- [Extracted text]
I understand that The Fall Guy was crafted as a love letter to stunt men and women who go unrecognized by even filmmakers (there is a jab about there being no Academy Award category for Stunts). After seeing The Fall Guy, I would say it is less love letter and more poison pen letter. 

As a side note, I continue to firmly oppose a Best Stunts or Stunt Directing category. I also oppose a Best Casting category, but I digress.  

Drew Pearce's screenplay is shockingly disjointed and bloated. For example, once Colt arrives for location filming, he is put through take after take while Jody, directing for the first time, goes over their thwarted relationship as "direction" to her stunt man. I put aside for the moment the idea that a stunt man needs motivation for the character. What we could have wrapped up in one "take" instead goes to four "takes". That means we have to keep going on and on, seeing the same thing over and over while these two are openly talking about their troubled romance. Worse, in this section, we are getting flashbacks to something that The Fall Guy never built up.

We saw in the opening scene Colt and Jody being mildly flirtatious with each other. However, in this section, we were treated to scenes of what supposedly was their great love affair (or at least their fling). The audience would not have such information prior to this, so there is little emotional investment in seeing Colt and Jody together. Moreover, given how Metalstorm is the big break for "visionary director Jody Moreno", her taking up time in this expensive production to bemoan getting dumped by this himbo makes her out to be unprofessional.  

As another side note, I do wonder how this very British woman can be "Jody Moreno". Is she Rita Moreno's London cousin? Maybe Alfred Molina's niece? How this daughter of Britain has a Hispanic surname The Fall Guy is never going to bother answering. I also do not get how anyone can be declared a "visionary director" on her/his debut film. Yes, it is a minor point to be fixated on, but there it is.

Director David Leitch, who started out as a stuntman himself, does not appear to understand that maybe less is more. We get, for example, a scene where Colt has a hard time with a hotel room key. We have all been there, and it might have worked if made into a quick montage. Instead, we have to have two long scenes of Colt struggling to use the malfunctioning key until he literally breaks the door down. 

I am asked to believe that Colt can get thrown into Metalstorm and perform elaborate stunts on almost a minute's notice. The chariot race sequence in the 1959 Ben-Hur took a year of preparation and a combined five weeks to film. One or two cameras were accidentally destroyed during the filming. I am aware that technology has improved in these 65 years, but I doubt they have improved so much that any stuntman can jump in for big stunts almost right off the plane.

- [What to do]
a - Repeat word for word the passage of The Fall Guy review that starts at the words "Director David Leitch, who" and stops after "off the plane.".
b - According to The Fall Guy review, who wrote the film's screenplay?
The records that come next are separate material with no connection to the review.

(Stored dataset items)

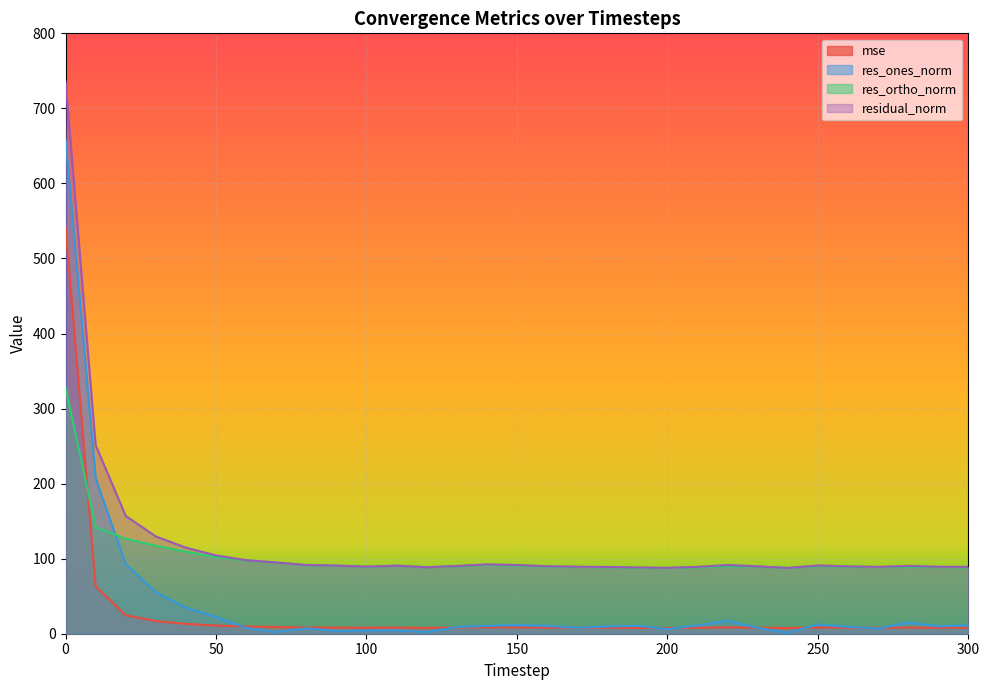

What is the average value of the res_ones_norm series?

41.3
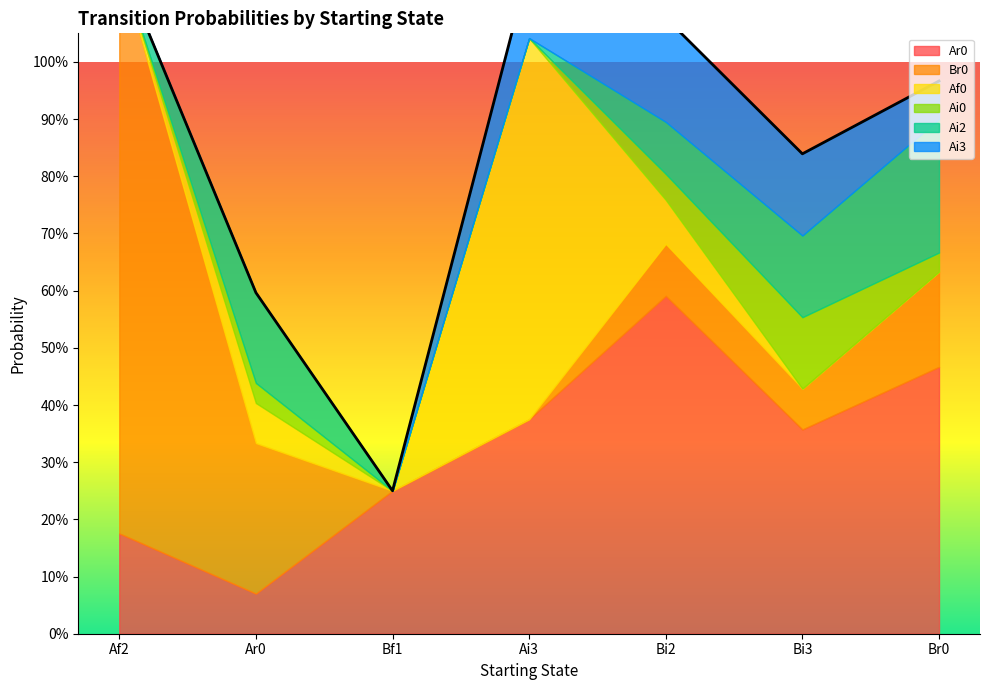

What is the total value across all series at Bi2?

1.1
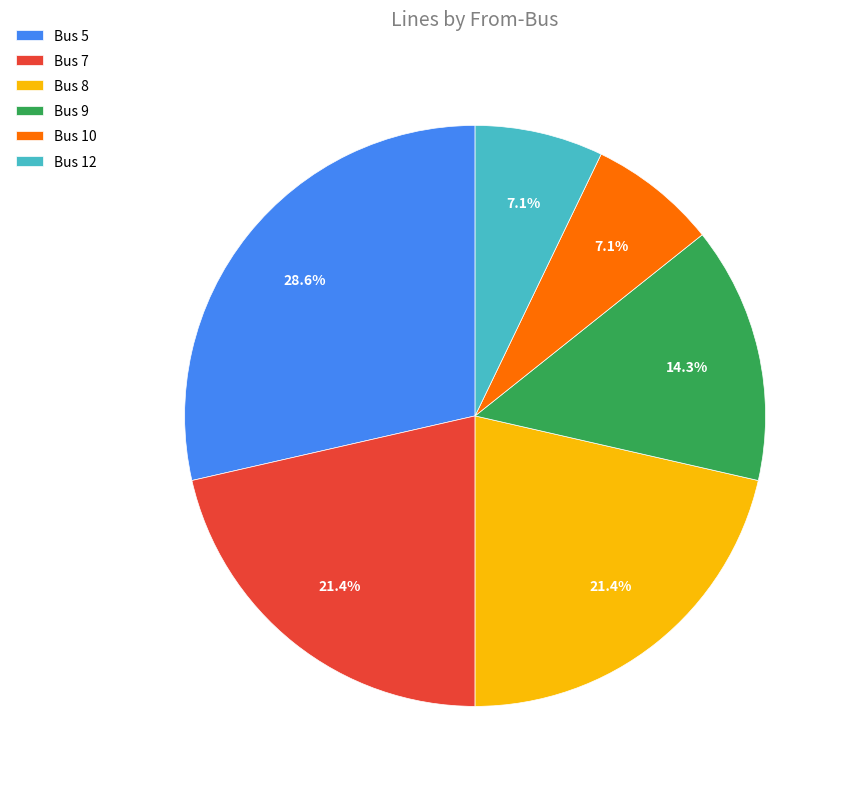

The Bus 10 slice represents 1% of the pie. True or false?

False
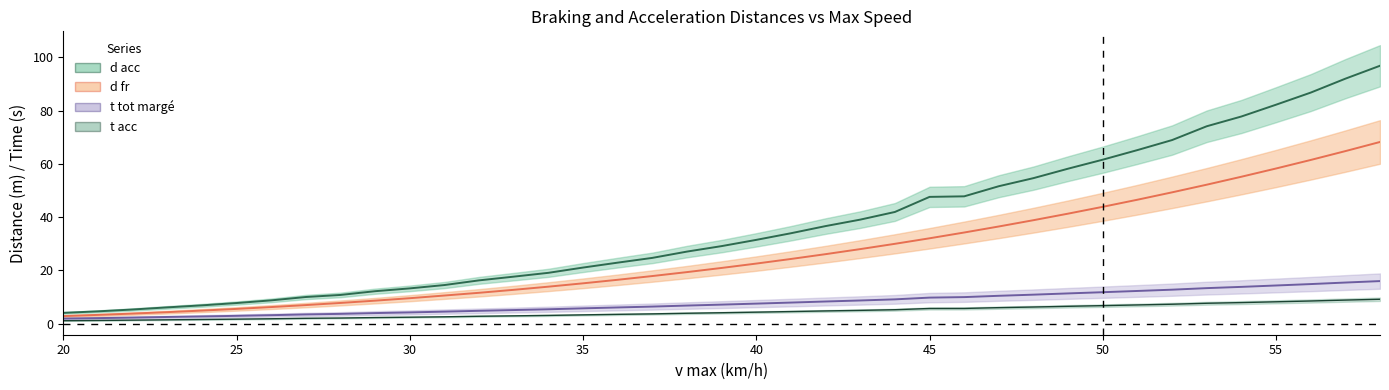

Which series has the widest spread of values?

d acc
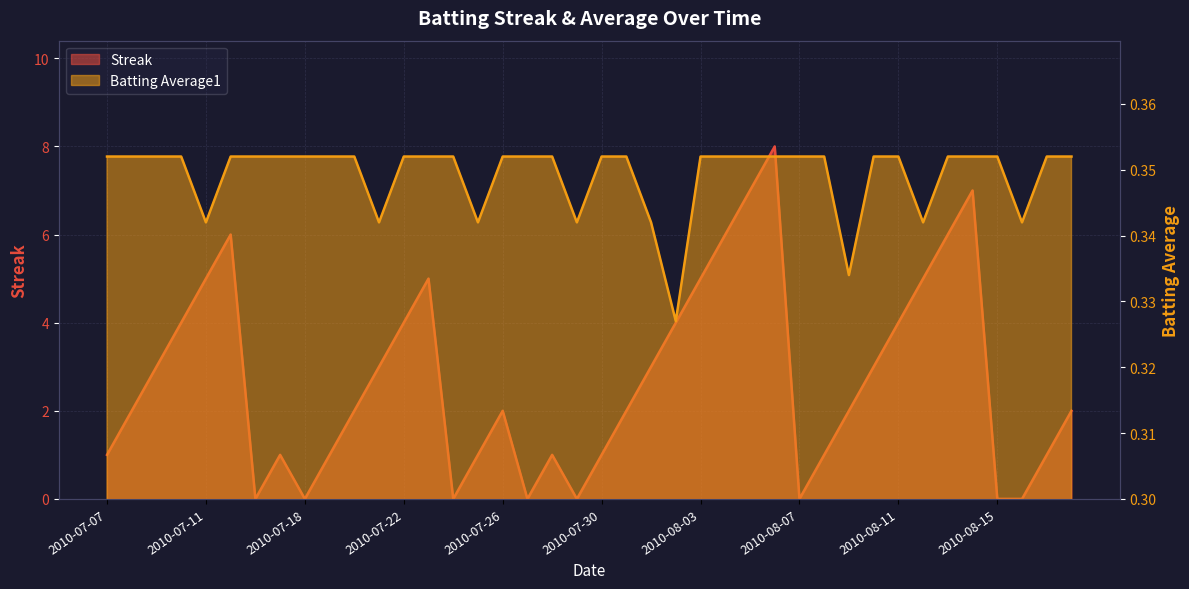

Where is Batting Average1 nearest to the value 0?

2010-08-02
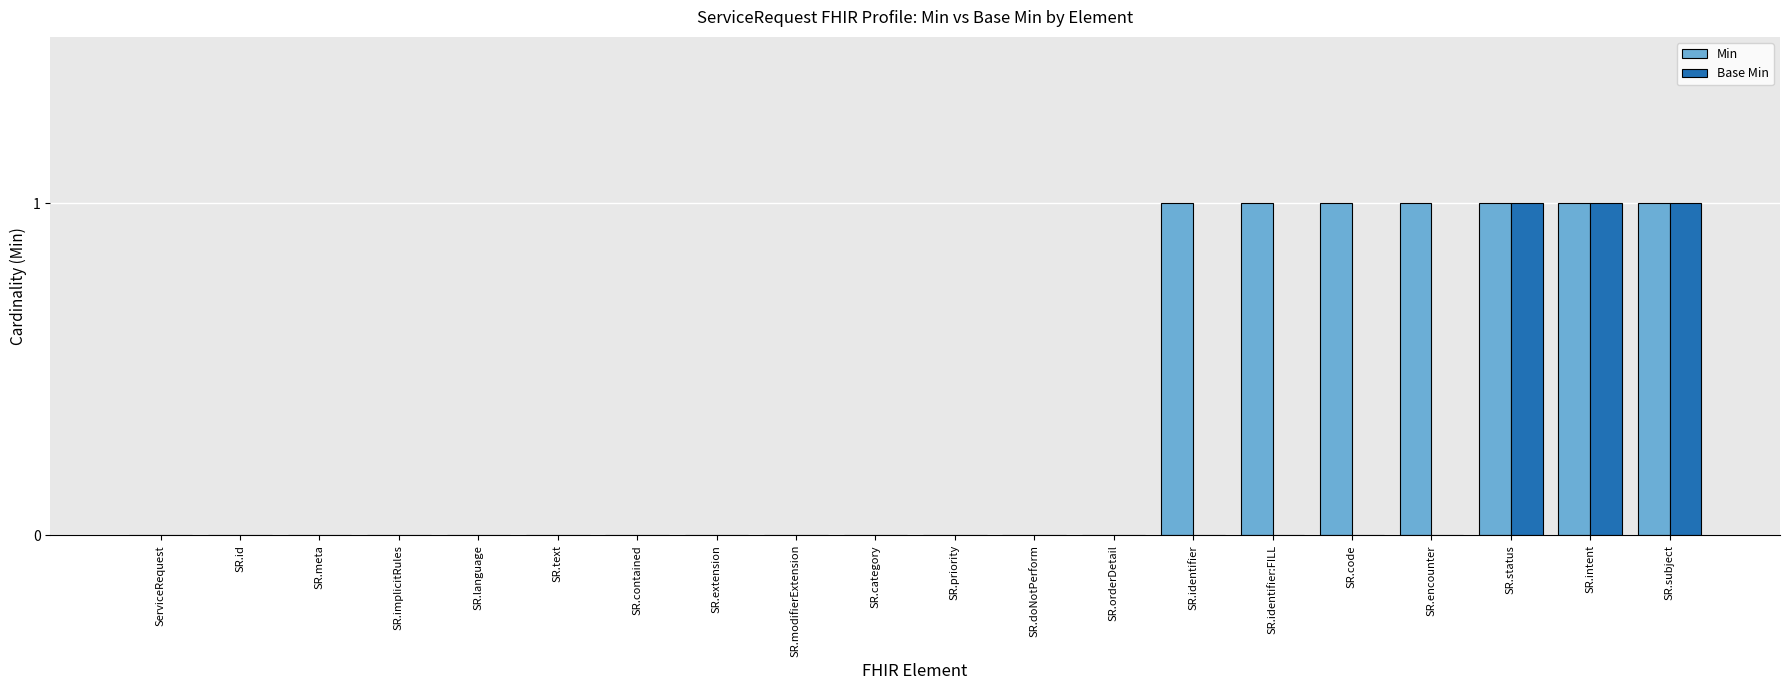

What is the sum of all Min values?

7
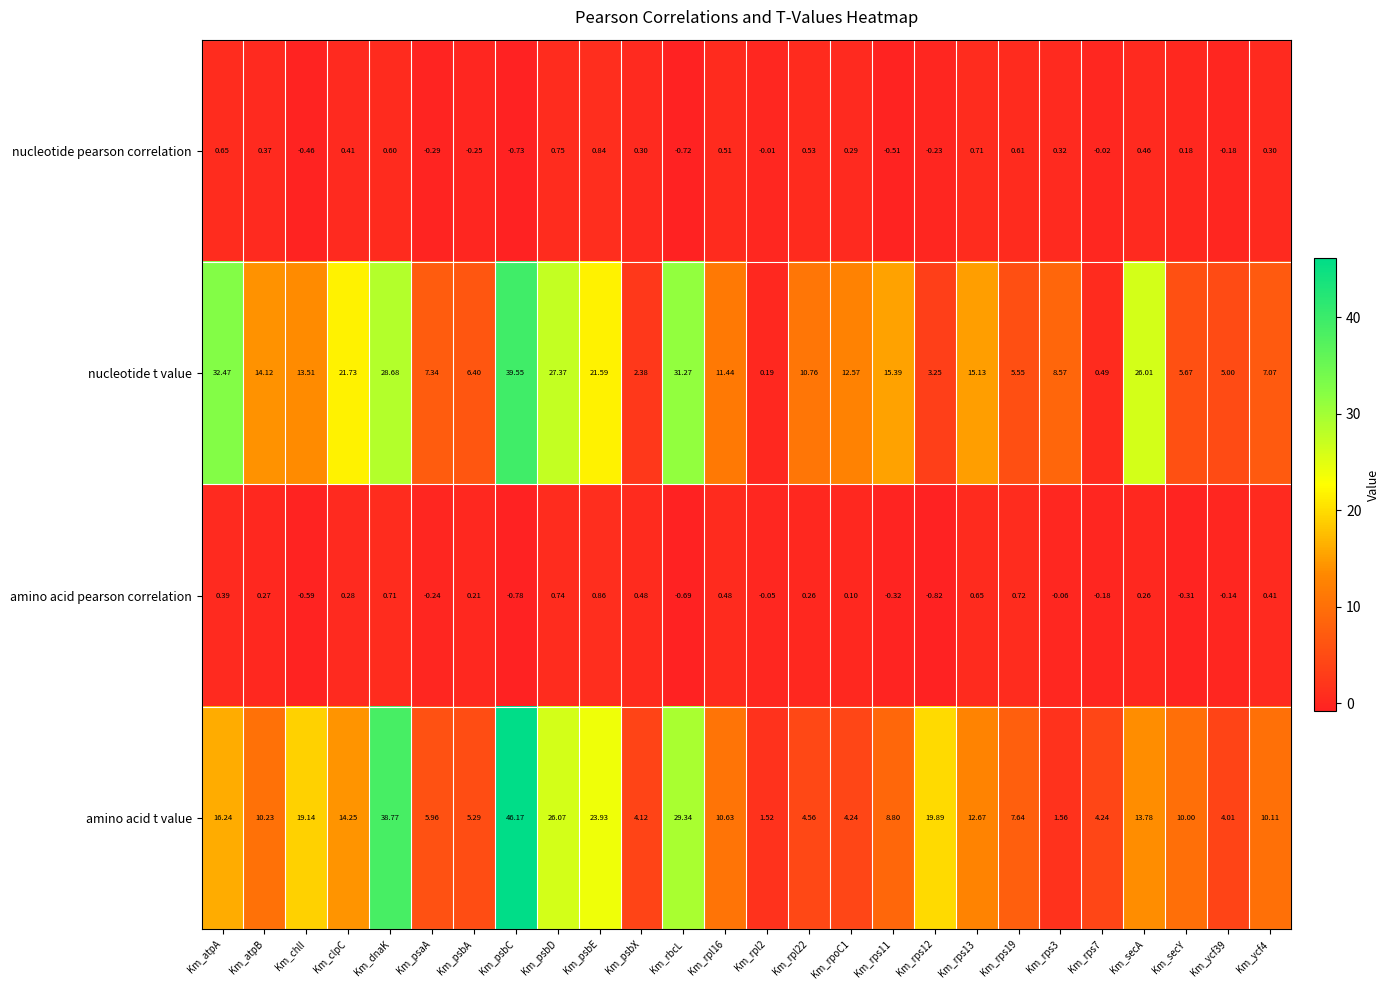

List the series in order of their peak value, lowest first.

nucleotide pearson correlation, amino acid pearson correlation, nucleotide t value, amino acid t value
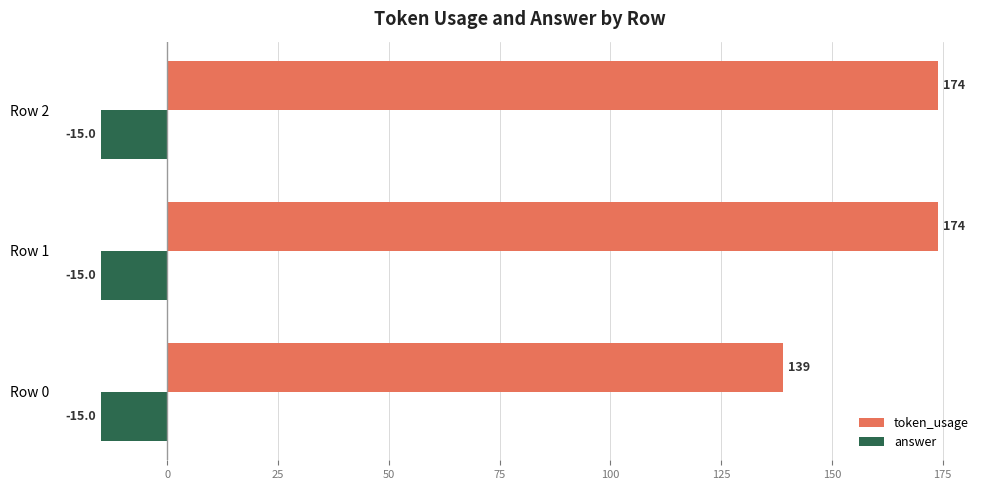

What is the approximate value of token_usage at Row 1, to the nearest 10?

170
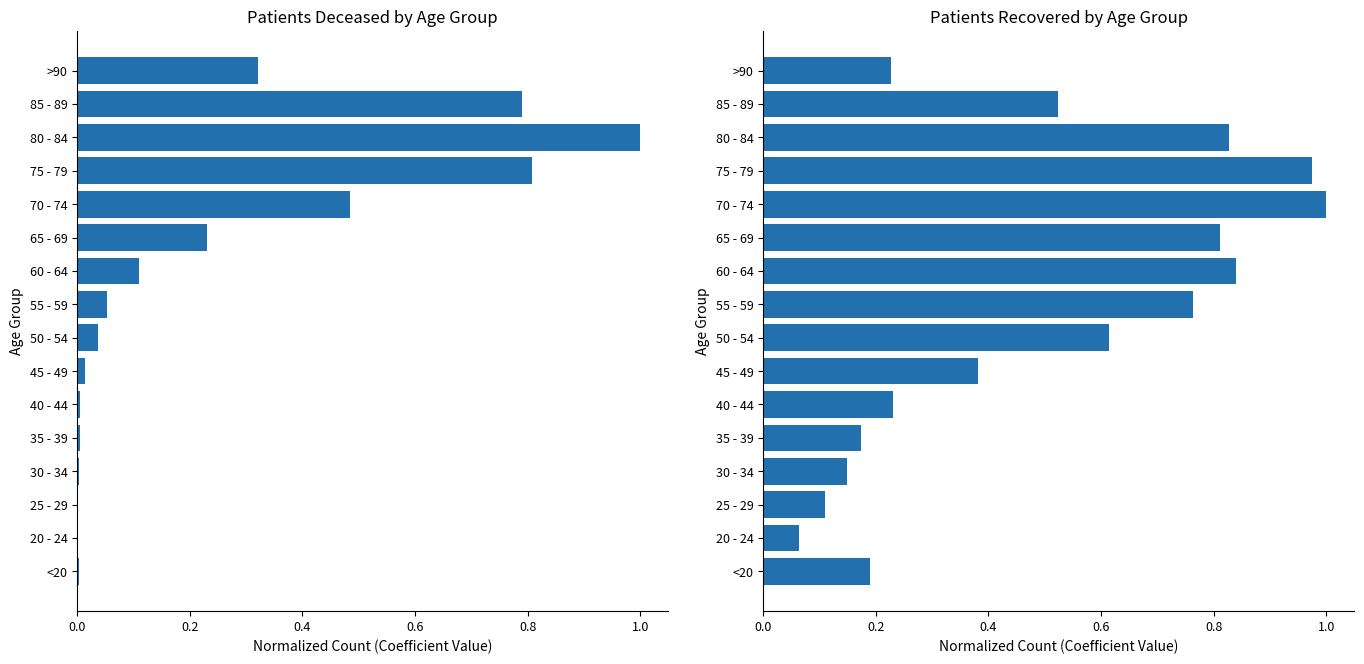

What is the difference between the highest and lowest values at 85 - 89?

0.3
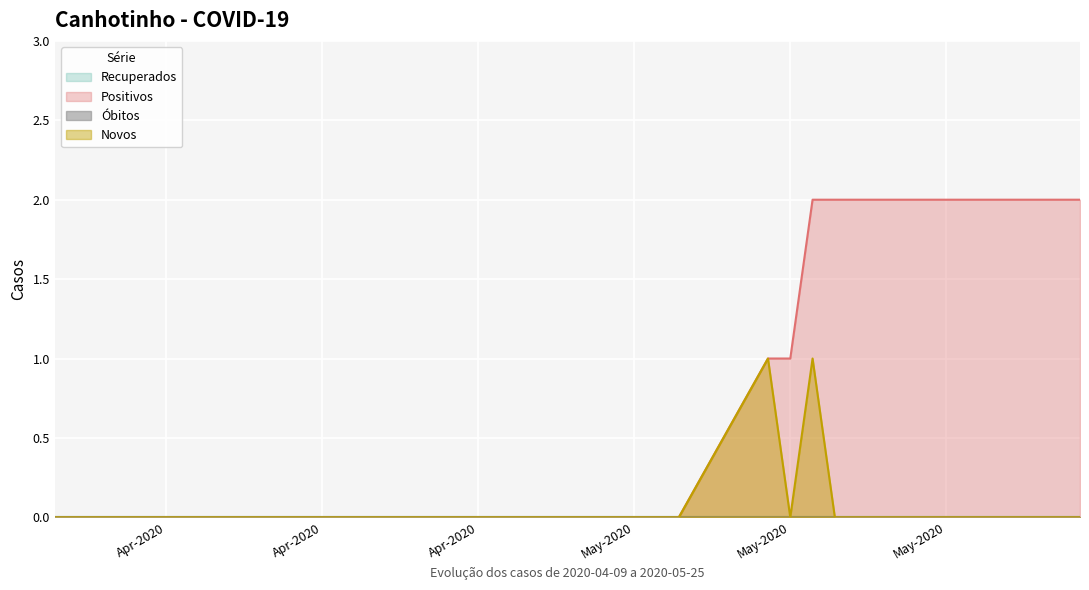

Does the chart display data point markers on the line(s)?

No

- [Completed exercise]
a -
Director David Leitch, who started out as a stuntman himself, does not appear to understand that maybe less is more. We get, for example, a scene where Colt has a hard time with a hotel room key. We have all been there, and it might have worked if made into a quick montage. Instead, we have to have two long scenes of Colt struggling to use the malfunctioning key until he literally breaks the door down. 

I am asked to believe that Colt can get thrown into Metalstorm and perform elaborate stunts on almost a minute's notice. The chariot race sequence in the 1959 Ben-Hur took a year of preparation and a combined five weeks to film. One or two cameras were accidentally destroyed during the filming. I am aware that technology has improved in these 65 years, but I doubt they have improved so much that any stuntman can jump in for big stunts almost right off the plane.

b - Drew Pearce